Although the exact mechanism of action of chlorophyll is not known, it is thought to exert its action via:
1. stimulation of protein synthesis
2. antimicrobial effects
3. neutralising effects on wound-healing retarding compounds in exudate
4. tight binding of microbial indolic compounds.
Other clinical studies have shown positive results using chlorophyll derivatives for treating pancreatitis, cancer and psoriasis. Further research is required to prove these beneficial effects on a larger scale.
The introduction of anti-inflammatory steroids and antimicrobial drugs during the 1940s overshadowed the therapeutic effects of chlorophyll. However, management of slow healing wounds with these agents remains a time consuming and expensive process.
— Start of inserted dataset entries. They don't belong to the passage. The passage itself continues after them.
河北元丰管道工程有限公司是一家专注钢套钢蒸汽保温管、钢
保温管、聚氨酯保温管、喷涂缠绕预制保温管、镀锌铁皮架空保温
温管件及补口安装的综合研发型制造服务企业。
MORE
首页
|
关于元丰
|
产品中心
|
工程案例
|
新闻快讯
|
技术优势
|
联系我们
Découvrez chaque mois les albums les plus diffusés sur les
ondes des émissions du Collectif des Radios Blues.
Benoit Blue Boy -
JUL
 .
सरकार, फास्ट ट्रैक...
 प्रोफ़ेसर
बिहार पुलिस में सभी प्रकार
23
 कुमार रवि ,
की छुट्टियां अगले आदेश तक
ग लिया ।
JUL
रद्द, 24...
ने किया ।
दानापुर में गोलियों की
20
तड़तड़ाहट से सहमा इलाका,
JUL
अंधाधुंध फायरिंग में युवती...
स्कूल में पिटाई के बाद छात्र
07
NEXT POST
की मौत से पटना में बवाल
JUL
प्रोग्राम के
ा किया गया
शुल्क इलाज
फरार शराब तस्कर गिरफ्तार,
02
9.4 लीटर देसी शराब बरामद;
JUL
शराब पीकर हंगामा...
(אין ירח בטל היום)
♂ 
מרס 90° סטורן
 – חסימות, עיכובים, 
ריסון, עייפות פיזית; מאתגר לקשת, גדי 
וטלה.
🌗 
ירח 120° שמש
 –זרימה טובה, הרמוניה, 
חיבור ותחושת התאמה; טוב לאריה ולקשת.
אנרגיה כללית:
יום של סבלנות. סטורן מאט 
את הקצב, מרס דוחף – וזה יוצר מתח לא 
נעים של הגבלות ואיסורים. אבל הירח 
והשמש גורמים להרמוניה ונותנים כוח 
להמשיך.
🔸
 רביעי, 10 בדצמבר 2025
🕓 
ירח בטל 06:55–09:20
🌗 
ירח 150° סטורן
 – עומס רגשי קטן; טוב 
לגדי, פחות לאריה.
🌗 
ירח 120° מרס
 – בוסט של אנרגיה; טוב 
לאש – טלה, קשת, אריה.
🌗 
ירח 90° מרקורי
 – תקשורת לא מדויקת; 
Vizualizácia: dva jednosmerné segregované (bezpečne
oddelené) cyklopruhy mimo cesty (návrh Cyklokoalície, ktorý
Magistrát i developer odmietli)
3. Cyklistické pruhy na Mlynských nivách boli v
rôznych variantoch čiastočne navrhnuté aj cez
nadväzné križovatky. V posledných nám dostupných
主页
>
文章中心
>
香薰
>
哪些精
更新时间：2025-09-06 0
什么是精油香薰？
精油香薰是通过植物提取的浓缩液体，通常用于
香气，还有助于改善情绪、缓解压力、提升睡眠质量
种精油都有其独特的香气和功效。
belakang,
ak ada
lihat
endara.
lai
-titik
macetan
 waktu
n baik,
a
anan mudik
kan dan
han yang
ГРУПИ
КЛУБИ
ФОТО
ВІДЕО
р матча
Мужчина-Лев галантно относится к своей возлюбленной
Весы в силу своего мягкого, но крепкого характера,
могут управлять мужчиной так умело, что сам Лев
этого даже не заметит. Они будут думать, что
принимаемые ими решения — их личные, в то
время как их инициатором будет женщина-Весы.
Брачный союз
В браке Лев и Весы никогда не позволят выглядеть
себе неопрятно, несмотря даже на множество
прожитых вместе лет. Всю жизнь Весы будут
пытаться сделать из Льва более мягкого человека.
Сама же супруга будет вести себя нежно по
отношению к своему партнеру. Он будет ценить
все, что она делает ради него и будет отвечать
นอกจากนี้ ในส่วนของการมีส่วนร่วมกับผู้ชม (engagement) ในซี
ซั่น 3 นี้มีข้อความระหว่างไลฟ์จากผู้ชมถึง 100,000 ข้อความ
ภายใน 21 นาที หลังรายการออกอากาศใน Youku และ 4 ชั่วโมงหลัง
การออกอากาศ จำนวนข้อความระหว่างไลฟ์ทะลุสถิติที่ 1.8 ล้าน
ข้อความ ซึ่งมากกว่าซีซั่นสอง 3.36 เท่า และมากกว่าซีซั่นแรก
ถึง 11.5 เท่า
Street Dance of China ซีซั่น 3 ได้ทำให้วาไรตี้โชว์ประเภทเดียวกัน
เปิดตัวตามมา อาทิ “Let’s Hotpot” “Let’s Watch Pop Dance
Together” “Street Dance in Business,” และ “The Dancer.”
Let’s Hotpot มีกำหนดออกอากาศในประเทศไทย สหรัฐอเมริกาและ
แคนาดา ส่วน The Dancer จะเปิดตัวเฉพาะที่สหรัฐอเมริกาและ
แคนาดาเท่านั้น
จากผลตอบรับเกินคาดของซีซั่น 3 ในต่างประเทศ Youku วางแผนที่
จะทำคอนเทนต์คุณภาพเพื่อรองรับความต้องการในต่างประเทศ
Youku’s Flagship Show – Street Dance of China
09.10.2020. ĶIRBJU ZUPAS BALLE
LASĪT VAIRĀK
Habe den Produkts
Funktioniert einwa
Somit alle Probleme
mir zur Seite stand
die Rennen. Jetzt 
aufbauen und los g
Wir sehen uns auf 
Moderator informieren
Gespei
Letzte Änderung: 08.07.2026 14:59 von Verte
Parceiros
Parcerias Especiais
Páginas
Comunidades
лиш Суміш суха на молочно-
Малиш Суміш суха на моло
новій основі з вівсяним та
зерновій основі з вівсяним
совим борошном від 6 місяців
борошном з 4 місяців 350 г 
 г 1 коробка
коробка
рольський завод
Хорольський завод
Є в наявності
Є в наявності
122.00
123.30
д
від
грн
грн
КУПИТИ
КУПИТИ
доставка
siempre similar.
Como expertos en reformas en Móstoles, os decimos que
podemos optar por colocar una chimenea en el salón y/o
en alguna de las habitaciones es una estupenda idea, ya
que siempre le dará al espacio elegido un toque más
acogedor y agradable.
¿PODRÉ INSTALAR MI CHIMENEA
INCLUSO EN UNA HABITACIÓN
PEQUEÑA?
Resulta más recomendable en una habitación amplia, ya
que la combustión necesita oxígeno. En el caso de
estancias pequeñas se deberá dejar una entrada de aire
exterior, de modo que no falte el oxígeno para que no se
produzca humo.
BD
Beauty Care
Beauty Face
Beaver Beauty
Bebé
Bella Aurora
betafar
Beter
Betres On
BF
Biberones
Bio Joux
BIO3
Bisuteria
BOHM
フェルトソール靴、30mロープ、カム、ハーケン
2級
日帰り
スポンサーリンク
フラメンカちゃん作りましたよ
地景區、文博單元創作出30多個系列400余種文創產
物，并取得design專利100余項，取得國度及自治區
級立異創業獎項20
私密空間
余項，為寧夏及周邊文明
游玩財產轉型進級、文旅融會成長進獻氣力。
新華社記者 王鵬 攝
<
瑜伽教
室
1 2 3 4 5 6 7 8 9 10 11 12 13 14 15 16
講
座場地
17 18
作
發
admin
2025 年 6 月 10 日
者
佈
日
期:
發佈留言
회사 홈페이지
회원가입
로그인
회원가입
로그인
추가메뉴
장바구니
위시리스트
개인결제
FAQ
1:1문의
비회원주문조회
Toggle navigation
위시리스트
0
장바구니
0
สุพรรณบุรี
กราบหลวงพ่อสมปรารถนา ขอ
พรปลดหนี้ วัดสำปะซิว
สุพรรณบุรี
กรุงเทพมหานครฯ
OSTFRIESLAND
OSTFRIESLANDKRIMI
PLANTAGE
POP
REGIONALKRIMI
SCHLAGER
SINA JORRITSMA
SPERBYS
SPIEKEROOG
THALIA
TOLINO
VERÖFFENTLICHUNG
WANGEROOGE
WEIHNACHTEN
Further studies are required to explore the therapeutic potential of chlorophyll.
In practical terms, CCC led to:
1. Increased growth rate in mouse embryo heart cells (40%).
2. Increased healing rates.
3. Wound healing acceleration without inflammation.
4. 25% increased healing rate in 70% of traumatic & thermal wounds.
5. Fibroblast activation.
6. Marked increase in cell mitotic indices.
7. Increase in number of blood vessels and circulation.
8. Bacteriostasis in vitro. Staph. aureus neutralised.
9. Abolition of hemagglutination in wounds.
10. Reversal of X-ray induced leukopenia in animals.
11. Antiulcer activity in animals.
12. Protection against CCl4 – induced hepatitis.
13. Increased O2 consumption indicating cell regeneration.
Lieutenant Colonel Bowers of the US Army reports on the use of water-soluble derivatives of chlorophyll in over 400 cases over a period of nine months. He (and colleagues) noted several major effects, notably: loss of odour associated with infected wounds; a stimulating effect on tissue formation (granulation tissue) when used as a dressing particularly for burns; and a drying effect in the case of abscesses, sinus tracts, surface lesions and osteomyelitis. Mention is made of chlorophyll efficacy in treatment of cyst wounds, fistula-in-ano (6 cases), sarcoma/carcinoma (4 cases), ulcerative colitis (1 case), thoracic empyema (several cases, 2 particularly effective), gunshot wound sinus tracts (17 cases), decubitis ulcer (4 cases) and burns (4 patients). In 119 cases of compound fractures to limbs chlorophyll reduced odour and enhanced healing, in some cases with exceptional results, e.g. legs saved from seemingly inevitable amputation. Numerous other cases and conditions are mentioned. Chlorophyll was comfortable as a wet dressing and was easily tolerated by patients. The author is convinced that chlorophyll is the best agent known for use in the treatment of suppurative diseases, indolent ulcers or wherever stimulation of tissue repair is desired, although it is not presented as a cure-all.
Wound healing involves an inflammatory (exudative) phase and a proliferative tissue growth and repair phase that presumably involves growth stimulating factors. This study tested various water soluble chlorophyll preparations and other agents including vitamin ointments and sulfathiazole on wounds created by excising portions of skin from rats, guinea pigs, rabbits and dogs. Response in rate of healing tended to be greater for chlorophyll than with other agents tested (the data is summarized in several tables not reproducible here).
On the basis of these observations it is suggested that chlorophyll preparations should be used much more extensively in the treatment of wounds and burns.